Sultan terbesar Kesultanan Manguindanao. Berjuang melawan
Spanyol sepanjang hayatnya. Muslim yang diakui sebagai pahlawan nasional
Filipina
Filipina, negara kepulauan terbesar kedua di Asia Tenggara,
mayoritasnya memang beragama Katolik. Kebudayaan negara itu pun lekat dengan
Amerika Serikat dan Amerika Latin. Namun di selatan negara itu, tepatnya di
Pulau Mindanao, mayoritas beragama Islam, dan dikenal dengan sebutan Moro.
Sebutan yang berasal dari kata Moor --yang lebih tepatnya rujukan panggilan
untuk orang muslim. Di wilayah orang Moro inilah pernah lahir seorang sultan
yang tercatat dalam sejarah bangsa itu gigih melawan kolonialisme Spanyol.
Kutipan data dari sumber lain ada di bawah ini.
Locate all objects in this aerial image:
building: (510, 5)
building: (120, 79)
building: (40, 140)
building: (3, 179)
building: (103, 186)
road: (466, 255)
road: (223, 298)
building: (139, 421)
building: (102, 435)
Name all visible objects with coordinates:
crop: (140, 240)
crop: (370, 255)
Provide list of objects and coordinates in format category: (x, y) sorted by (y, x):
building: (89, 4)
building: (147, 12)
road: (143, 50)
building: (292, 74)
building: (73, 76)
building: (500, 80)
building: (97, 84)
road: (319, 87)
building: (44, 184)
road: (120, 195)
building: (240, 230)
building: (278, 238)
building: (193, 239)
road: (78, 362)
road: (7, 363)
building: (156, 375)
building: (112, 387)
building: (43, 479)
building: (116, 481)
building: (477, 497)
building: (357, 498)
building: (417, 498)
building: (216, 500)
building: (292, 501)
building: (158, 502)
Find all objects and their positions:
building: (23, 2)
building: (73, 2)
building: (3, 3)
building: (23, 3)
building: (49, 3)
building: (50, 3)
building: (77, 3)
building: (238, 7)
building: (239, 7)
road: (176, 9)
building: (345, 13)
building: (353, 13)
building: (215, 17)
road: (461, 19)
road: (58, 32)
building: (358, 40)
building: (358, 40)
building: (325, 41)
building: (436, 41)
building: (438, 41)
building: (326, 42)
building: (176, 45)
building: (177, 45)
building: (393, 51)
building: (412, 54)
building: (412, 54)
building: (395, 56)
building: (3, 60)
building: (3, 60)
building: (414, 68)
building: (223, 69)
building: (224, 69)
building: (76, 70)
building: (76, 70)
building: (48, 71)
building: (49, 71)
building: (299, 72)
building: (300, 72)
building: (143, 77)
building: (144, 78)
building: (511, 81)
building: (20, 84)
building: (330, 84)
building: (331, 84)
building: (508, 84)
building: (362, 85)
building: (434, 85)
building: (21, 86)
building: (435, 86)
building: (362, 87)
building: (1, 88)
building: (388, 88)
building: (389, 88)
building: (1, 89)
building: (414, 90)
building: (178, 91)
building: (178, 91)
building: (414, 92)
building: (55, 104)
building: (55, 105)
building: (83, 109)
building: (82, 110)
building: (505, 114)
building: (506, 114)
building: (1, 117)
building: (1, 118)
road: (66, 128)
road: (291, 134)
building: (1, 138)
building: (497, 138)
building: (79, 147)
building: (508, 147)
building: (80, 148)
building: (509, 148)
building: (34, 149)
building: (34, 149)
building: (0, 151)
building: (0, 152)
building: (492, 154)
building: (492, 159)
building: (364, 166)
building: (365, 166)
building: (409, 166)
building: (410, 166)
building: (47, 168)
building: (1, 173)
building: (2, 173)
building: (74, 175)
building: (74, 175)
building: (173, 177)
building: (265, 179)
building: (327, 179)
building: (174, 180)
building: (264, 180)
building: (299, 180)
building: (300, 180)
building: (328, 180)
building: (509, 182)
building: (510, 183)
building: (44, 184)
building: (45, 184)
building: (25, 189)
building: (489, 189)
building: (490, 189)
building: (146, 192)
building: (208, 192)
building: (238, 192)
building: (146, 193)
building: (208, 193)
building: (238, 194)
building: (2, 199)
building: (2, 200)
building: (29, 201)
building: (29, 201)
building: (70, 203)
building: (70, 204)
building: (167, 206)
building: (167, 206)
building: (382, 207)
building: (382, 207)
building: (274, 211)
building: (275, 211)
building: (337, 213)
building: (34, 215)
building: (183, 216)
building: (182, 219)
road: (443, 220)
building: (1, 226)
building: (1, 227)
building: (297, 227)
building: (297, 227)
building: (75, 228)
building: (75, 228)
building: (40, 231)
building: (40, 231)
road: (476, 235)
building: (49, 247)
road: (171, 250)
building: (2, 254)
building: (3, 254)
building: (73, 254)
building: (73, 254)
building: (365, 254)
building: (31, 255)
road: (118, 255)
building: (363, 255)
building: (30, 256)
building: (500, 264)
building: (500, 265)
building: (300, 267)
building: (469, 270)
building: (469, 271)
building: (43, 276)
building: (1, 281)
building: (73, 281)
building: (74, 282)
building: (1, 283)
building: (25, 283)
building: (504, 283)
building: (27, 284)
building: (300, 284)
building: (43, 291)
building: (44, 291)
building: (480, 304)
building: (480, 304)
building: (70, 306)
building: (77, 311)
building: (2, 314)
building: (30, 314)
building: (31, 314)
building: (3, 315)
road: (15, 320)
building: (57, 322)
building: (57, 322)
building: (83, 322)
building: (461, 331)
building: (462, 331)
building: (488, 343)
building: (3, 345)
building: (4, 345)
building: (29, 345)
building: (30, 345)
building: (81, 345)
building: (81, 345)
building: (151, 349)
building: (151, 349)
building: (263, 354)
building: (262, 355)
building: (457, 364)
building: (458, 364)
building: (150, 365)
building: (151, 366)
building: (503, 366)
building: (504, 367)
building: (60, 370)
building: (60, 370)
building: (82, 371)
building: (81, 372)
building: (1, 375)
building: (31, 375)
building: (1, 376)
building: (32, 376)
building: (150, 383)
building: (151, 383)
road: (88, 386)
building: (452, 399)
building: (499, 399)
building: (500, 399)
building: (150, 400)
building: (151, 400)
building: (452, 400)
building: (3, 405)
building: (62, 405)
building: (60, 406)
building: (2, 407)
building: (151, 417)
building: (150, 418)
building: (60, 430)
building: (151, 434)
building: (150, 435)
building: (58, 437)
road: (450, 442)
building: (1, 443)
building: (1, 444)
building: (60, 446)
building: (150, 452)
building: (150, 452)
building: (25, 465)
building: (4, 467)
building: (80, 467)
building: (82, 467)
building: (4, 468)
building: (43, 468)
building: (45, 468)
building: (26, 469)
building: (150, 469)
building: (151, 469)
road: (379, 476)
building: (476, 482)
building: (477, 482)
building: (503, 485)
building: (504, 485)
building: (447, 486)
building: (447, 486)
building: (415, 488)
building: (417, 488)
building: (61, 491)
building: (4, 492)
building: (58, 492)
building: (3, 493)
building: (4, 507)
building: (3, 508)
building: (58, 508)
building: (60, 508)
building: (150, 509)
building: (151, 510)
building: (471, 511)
Sultan Muhammad Dipatuan Kudarat, atau populer Sultan
Kudarat nama sultan yang dimaksud. Ia adalah sultan ketujuh dari Kesultanan
Manguindanao, salah satu kesultanan di Filipina Selatan yang wilayahnya
membentang dari Semenanjung Zamboanga ke Teluk Sarangani. Kesultanan ini didirikan
oleh Syarif Kabungsuwan dari Johor, Malaysia pada abad ke-16 dan merupakan
kerajaan Islam pertama di Filipina. Sebelumnya, wilayah Filipina dikuasai oleh
kedatuan dan kerajaan-kerajaan Melayu yang berpusat di Manila dan Visayas.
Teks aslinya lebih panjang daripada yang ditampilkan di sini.